START Records shown

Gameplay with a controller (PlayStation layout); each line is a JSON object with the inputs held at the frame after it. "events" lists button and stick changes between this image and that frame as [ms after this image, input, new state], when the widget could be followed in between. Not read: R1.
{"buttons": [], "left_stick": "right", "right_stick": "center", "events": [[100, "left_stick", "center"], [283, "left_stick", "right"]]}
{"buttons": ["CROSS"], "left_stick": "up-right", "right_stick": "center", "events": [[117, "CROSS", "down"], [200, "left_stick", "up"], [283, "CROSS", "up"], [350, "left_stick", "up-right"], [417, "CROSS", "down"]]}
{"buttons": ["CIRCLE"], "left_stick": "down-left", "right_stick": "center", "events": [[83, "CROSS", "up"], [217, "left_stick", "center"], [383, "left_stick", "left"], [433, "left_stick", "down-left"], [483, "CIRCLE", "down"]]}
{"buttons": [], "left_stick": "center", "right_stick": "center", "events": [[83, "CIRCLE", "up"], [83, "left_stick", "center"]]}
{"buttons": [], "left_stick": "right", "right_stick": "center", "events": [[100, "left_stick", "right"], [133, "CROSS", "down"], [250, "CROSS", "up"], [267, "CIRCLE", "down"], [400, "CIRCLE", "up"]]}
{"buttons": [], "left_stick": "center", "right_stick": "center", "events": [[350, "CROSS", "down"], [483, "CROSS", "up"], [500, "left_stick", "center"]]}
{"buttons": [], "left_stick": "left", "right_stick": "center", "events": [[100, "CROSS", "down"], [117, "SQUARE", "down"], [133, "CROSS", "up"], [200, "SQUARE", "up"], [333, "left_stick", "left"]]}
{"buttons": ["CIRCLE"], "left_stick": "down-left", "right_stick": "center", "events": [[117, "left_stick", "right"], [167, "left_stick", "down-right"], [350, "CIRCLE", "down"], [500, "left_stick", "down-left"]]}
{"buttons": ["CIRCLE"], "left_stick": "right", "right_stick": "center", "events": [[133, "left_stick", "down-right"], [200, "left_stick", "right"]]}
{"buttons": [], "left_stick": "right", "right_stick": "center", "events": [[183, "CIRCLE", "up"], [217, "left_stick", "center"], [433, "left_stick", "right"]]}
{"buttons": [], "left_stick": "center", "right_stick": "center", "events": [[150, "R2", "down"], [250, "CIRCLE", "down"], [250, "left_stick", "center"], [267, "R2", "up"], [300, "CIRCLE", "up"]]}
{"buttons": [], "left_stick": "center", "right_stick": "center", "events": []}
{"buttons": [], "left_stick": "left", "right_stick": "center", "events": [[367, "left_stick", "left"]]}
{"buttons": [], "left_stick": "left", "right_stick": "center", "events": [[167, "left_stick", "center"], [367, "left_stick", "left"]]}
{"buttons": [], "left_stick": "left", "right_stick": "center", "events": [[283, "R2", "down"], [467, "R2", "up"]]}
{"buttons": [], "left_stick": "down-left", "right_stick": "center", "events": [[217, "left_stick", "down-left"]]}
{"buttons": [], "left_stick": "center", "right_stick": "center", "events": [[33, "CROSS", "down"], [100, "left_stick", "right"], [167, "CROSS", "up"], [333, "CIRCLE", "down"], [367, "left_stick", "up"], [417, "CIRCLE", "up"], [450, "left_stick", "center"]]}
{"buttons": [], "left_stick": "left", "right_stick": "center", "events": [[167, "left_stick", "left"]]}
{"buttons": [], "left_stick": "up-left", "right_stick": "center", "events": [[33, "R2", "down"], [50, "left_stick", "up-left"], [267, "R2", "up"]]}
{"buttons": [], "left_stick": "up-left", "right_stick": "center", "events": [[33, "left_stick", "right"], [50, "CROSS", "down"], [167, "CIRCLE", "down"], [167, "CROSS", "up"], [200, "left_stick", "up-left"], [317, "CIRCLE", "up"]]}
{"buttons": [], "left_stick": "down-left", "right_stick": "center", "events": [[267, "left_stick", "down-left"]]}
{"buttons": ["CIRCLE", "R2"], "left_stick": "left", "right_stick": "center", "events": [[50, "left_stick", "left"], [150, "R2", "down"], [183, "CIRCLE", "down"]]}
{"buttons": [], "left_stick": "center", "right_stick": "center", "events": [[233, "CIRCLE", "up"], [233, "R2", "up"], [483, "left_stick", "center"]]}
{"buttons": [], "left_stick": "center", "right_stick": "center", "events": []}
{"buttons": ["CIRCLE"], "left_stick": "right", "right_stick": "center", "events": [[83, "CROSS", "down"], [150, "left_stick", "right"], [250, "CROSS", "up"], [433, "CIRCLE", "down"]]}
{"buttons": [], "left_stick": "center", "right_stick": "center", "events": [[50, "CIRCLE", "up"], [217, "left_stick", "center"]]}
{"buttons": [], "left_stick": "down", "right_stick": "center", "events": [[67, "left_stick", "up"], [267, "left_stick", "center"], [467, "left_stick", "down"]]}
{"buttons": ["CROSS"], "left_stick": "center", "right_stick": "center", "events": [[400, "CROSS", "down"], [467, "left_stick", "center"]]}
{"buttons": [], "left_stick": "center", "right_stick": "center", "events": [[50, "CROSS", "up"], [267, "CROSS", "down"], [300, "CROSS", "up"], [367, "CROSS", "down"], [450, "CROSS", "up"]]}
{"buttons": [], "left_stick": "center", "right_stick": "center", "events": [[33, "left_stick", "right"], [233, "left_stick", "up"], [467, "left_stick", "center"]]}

END Records shown

Exercise — Please restate every record shown above, word for word.

Answer section —
Gameplay with a controller (PlayStation layout); each line is a JSON object with the inputs held at the frame after it. "events" lists button and stick changes between this image and that frame as [ms after this image, input, new state], when the widget could be followed in between. Not read: R1.
{"buttons": [], "left_stick": "right", "right_stick": "center", "events": [[100, "left_stick", "center"], [283, "left_stick", "right"]]}
{"buttons": ["CROSS"], "left_stick": "up-right", "right_stick": "center", "events": [[117, "CROSS", "down"], [200, "left_stick", "up"], [283, "CROSS", "up"], [350, "left_stick", "up-right"], [417, "CROSS", "down"]]}
{"buttons": ["CIRCLE"], "left_stick": "down-left", "right_stick": "center", "events": [[83, "CROSS", "up"], [217, "left_stick", "center"], [383, "left_stick", "left"], [433, "left_stick", "down-left"], [483, "CIRCLE", "down"]]}
{"buttons": [], "left_stick": "center", "right_stick": "center", "events": [[83, "CIRCLE", "up"], [83, "left_stick", "center"]]}
{"buttons": [], "left_stick": "right", "right_stick": "center", "events": [[100, "left_stick", "right"], [133, "CROSS", "down"], [250, "CROSS", "up"], [267, "CIRCLE", "down"], [400, "CIRCLE", "up"]]}
{"buttons": [], "left_stick": "center", "right_stick": "center", "events": [[350, "CROSS", "down"], [483, "CROSS", "up"], [500, "left_stick", "center"]]}
{"buttons": [], "left_stick": "left", "right_stick": "center", "events": [[100, "CROSS", "down"], [117, "SQUARE", "down"], [133, "CROSS", "up"], [200, "SQUARE", "up"], [333, "left_stick", "left"]]}
{"buttons": ["CIRCLE"], "left_stick": "down-left", "right_stick": "center", "events": [[117, "left_stick", "right"], [167, "left_stick", "down-right"], [350, "CIRCLE", "down"], [500, "left_stick", "down-left"]]}
{"buttons": ["CIRCLE"], "left_stick": "right", "right_stick": "center", "events": [[133, "left_stick", "down-right"], [200, "left_stick", "right"]]}
{"buttons": [], "left_stick": "right", "right_stick": "center", "events": [[183, "CIRCLE", "up"], [217, "left_stick", "center"], [433, "left_stick", "right"]]}
{"buttons": [], "left_stick": "center", "right_stick": "center", "events": [[150, "R2", "down"], [250, "CIRCLE", "down"], [250, "left_stick", "center"], [267, "R2", "up"], [300, "CIRCLE", "up"]]}
{"buttons": [], "left_stick": "center", "right_stick": "center", "events": []}
{"buttons": [], "left_stick": "left", "right_stick": "center", "events": [[367, "left_stick", "left"]]}
{"buttons": [], "left_stick": "left", "right_stick": "center", "events": [[167, "left_stick", "center"], [367, "left_stick", "left"]]}
{"buttons": [], "left_stick": "left", "right_stick": "center", "events": [[283, "R2", "down"], [467, "R2", "up"]]}
{"buttons": [], "left_stick": "down-left", "right_stick": "center", "events": [[217, "left_stick", "down-left"]]}
{"buttons": [], "left_stick": "center", "right_stick": "center", "events": [[33, "CROSS", "down"], [100, "left_stick", "right"], [167, "CROSS", "up"], [333, "CIRCLE", "down"], [367, "left_stick", "up"], [417, "CIRCLE", "up"], [450, "left_stick", "center"]]}
{"buttons": [], "left_stick": "left", "right_stick": "center", "events": [[167, "left_stick", "left"]]}
{"buttons": [], "left_stick": "up-left", "right_stick": "center", "events": [[33, "R2", "down"], [50, "left_stick", "up-left"], [267, "R2", "up"]]}
{"buttons": [], "left_stick": "up-left", "right_stick": "center", "events": [[33, "left_stick", "right"], [50, "CROSS", "down"], [167, "CIRCLE", "down"], [167, "CROSS", "up"], [200, "left_stick", "up-left"], [317, "CIRCLE", "up"]]}
{"buttons": [], "left_stick": "down-left", "right_stick": "center", "events": [[267, "left_stick", "down-left"]]}
{"buttons": ["CIRCLE", "R2"], "left_stick": "left", "right_stick": "center", "events": [[50, "left_stick", "left"], [150, "R2", "down"], [183, "CIRCLE", "down"]]}
{"buttons": [], "left_stick": "center", "right_stick": "center", "events": [[233, "CIRCLE", "up"], [233, "R2", "up"], [483, "left_stick", "center"]]}
{"buttons": [], "left_stick": "center", "right_stick": "center", "events": []}
{"buttons": ["CIRCLE"], "left_stick": "right", "right_stick": "center", "events": [[83, "CROSS", "down"], [150, "left_stick", "right"], [250, "CROSS", "up"], [433, "CIRCLE", "down"]]}
{"buttons": [], "left_stick": "center", "right_stick": "center", "events": [[50, "CIRCLE", "up"], [217, "left_stick", "center"]]}
{"buttons": [], "left_stick": "down", "right_stick": "center", "events": [[67, "left_stick", "up"], [267, "left_stick", "center"], [467, "left_stick", "down"]]}
{"buttons": ["CROSS"], "left_stick": "center", "right_stick": "center", "events": [[400, "CROSS", "down"], [467, "left_stick", "center"]]}
{"buttons": [], "left_stick": "center", "right_stick": "center", "events": [[50, "CROSS", "up"], [267, "CROSS", "down"], [300, "CROSS", "up"], [367, "CROSS", "down"], [450, "CROSS", "up"]]}
{"buttons": [], "left_stick": "center", "right_stick": "center", "events": [[33, "left_stick", "right"], [233, "left_stick", "up"], [467, "left_stick", "center"]]}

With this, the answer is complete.